The varied terrain of love, family, solitude, the natural world, the condition of loss, the spirit of place — all align themselves in poetry. As a letter from the front lines, where the latest changes are taking place, a poem is the frankest and most immediate communiqué that struggles to reenact the original feeling in all its complexity and singularity, lifting the personal into a transcendent music. As a spiritual discipline, poetry foregoes the familiar public domain in search of the unsayable, gesturing beyond words. The questions asked can be dangerous: How do you love? When do you forgive? Do you forgive?

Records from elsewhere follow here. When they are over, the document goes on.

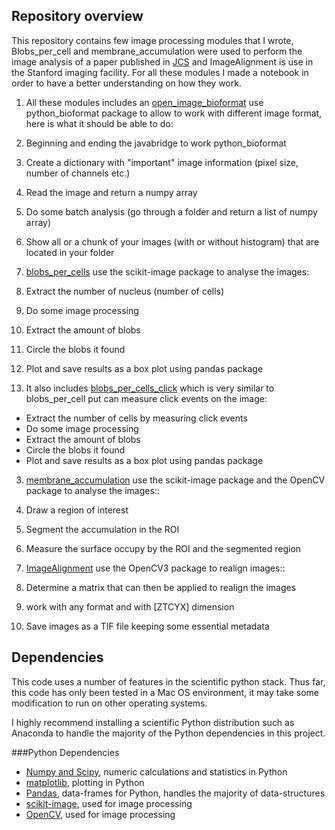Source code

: ## Repository overview

This repository contains few image processing modules that I wrote, Blobs_per_cell and membrane_accumulation were used to perform the image analysis of a paper published in [JCS](http://jcs.biologists.org/content/early/2016/01/08/jcs.173674) and ImageAlignment is use in the Stanford imaging facility. For all these modules I made a notebook in order to have a better understanding on how they work. 

1. All these modules includes an [open_image_bioformat](https://github.com/cespenel/image_processing/blob/master/Blobs_per_cell/scripts/open_image_bioformat.py) use python_bioformat package to allow to work with different image format, here is what it should be able to do:
 1. Beginning and ending the javabridge to work python_bioformat
 2. Create a dictionary with "important" image information (pixel size, number of channels etc.)
 3. Read the image and return a numpy array
 4. Do some batch analysis (go through a folder and return a list of numpy array)
 5. Show all or a chunk of your images (with or without histogram) that are located in your folder

2. [blobs_per_cells](https://github.com/cespenel/image_processing/blob/master/Blobs_per_cell/scripts/blobs_per_cell.py) use the scikit-image package to analyse the images:
 1. Extract the number of nucleus (number of cells)
 2. Do some image processing
 3. Extract the amount of blobs
 4. Circle the blobs it found
 5. Plot and save results as a box plot using pandas package

 6. It also includes [blobs_per_cells_click](https://github.com/cespenel/image_processing/blob/master/Blobs_per_cell/scripts/blobs_per_cell_click.py) which is very similar to blobs_per_cell put can measure click events on the image:
 * Extract the number of cells by measuring click events
 * Do some image processing
 * Extract the amount of blobs
 * Circle the blobs it found
 * Plot and save results as a box plot using pandas package
 
 
3. [membrane_accumulation](https://github.com/cespenel/image_processing/blob/master/membrane_accumulation/scripts/segmentation_click.py) use the scikit-image package and the OpenCV package to analyse the images::
 1. Draw a region of interest
 2. Segment the accumulation in the ROI
 3. Measure the surface occupy by the ROI and the segmented region


4. [ImageAlignment](https://github.com/cespenel/image_processing/blob/master/ImageAlignment/ImageAlignment.py) use the OpenCV3 package to realign images::
 1. Determine a matrix that can then be applied to realign the images
 2. work with any format and with [ZTCYX] dimension
 3. Save images as a TIF file keeping some essential metadata

## Dependencies

This code uses a number of features in the scientific python stack. Thus far, this code has only been tested in a Mac OS environment, it may take some modification to run on other operating systems.

I highly recommend installing a scientific Python distribution such as Anaconda to handle the majority of the Python dependencies in this project.

###Python Dependencies

* [Numpy and Scipy](http://www.scipy.org/), numeric calculations and statistics in Python 
* [matplotlib](http://matplotlib.org/), plotting in Python
* [Pandas](http://pandas.pydata.org/), data-frames for Python, handles the majority of data-structures  
* [scikit-image](http://scikit-image.org/), used for image processing
* [OpenCV](http://opencv.org//), used for image processing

Sample Poems by Richard Waring

What Love Tells Me delivers ‘all the necessary and rough news’ — what it means to love and lose and love again, how divorce both wounds and clarifies, and the complex range of emotions, from loss to renewal, anger to the unexpected blessings of being husband, father, divorcé, son, lover, and brother. Graced by the poet’s deep and healing connection to the natural world, these poems are by turns lyrical and stripped bark-bare — ‘I am the father I swore I’d never be’ — as Waring movingly explores the ‘requisite pain’ and ‘the space we must make for ourselves / the way branches make space for sky.’ — Wendy Drexler, author of Western Motel

"This book begins with the breakup of one marriage and ends with the poem ‘Newly Wed Again.’ And in between are poems about divorce and new love and first love and brother-love — ‘I Give My Brother a Kidney’ — and several stunning poems about fatherhood, such as ‘Oboe’ and ‘Watching My Son Make a Reed.’ There is a pastoral quality that runs throughout Waring’s poetry: ‘the mossy sorrows / the grasshopping surprises / . . . that determined stalk of yarrow.’ With a great deal of playfulness he takes on the familiar tales of Hansel and Gretel, Goldilocks, and Jack and Jill, giving them fresh meaning. Waring’s unique sense of humor adds surprises to some familiar metaphors: ‘Last night I poured tears from my eyes. / One eye flowed sadness, the other joy, / and my mouth introduced them / as long-lost cousins.’ The poems in What Love Tells Me tell a great deal about love in all its varieties.”— Grey Held

“Richard Waring’s What Love Tells Me is the true poetry of a life lived. Waring invites us to share in this journey through marriage, parenthood, divorce, and then to new love, all the while asking us to witness the miraculous in the everyday. Early in this book his daughter is ‘called’ to love a broken and discarded doll, and a bowling game with his son is played through his son’s fear ‘that he was once a god’ while the descending pins move in like ‘a host of new angels sent to save us.’ Nothing is just what it is, and for Waring love elevates us as love must elevate us even in moments of suffering: a father’s ‘betrayal’ of his son, giving him over to the EMTs, ‘and they take him.’ Waring’s poems are beautiful in their optimism, like rescuing a hummingbird, hoping for ‘wings to beat to blurred haste.’ Even in divorce, the choice of hope is ‘to find what stones of happiness might last.’ In the migratory patterns of monarch butterflies, Waring offers to us his pleasure of being alive in the world, concluding ‘I, too, ache to make / a wild dogleg turn, to rise and fall . . . into a new story.’” — Carol Hobbs

Richard Waring has published widely. A longtime resident of Belmont, Massachusetts, where he raised a son and daughter, he now lives in neighboring Arlington with his wife and her children. He is senior layout artist for the New England Journal of Medicine.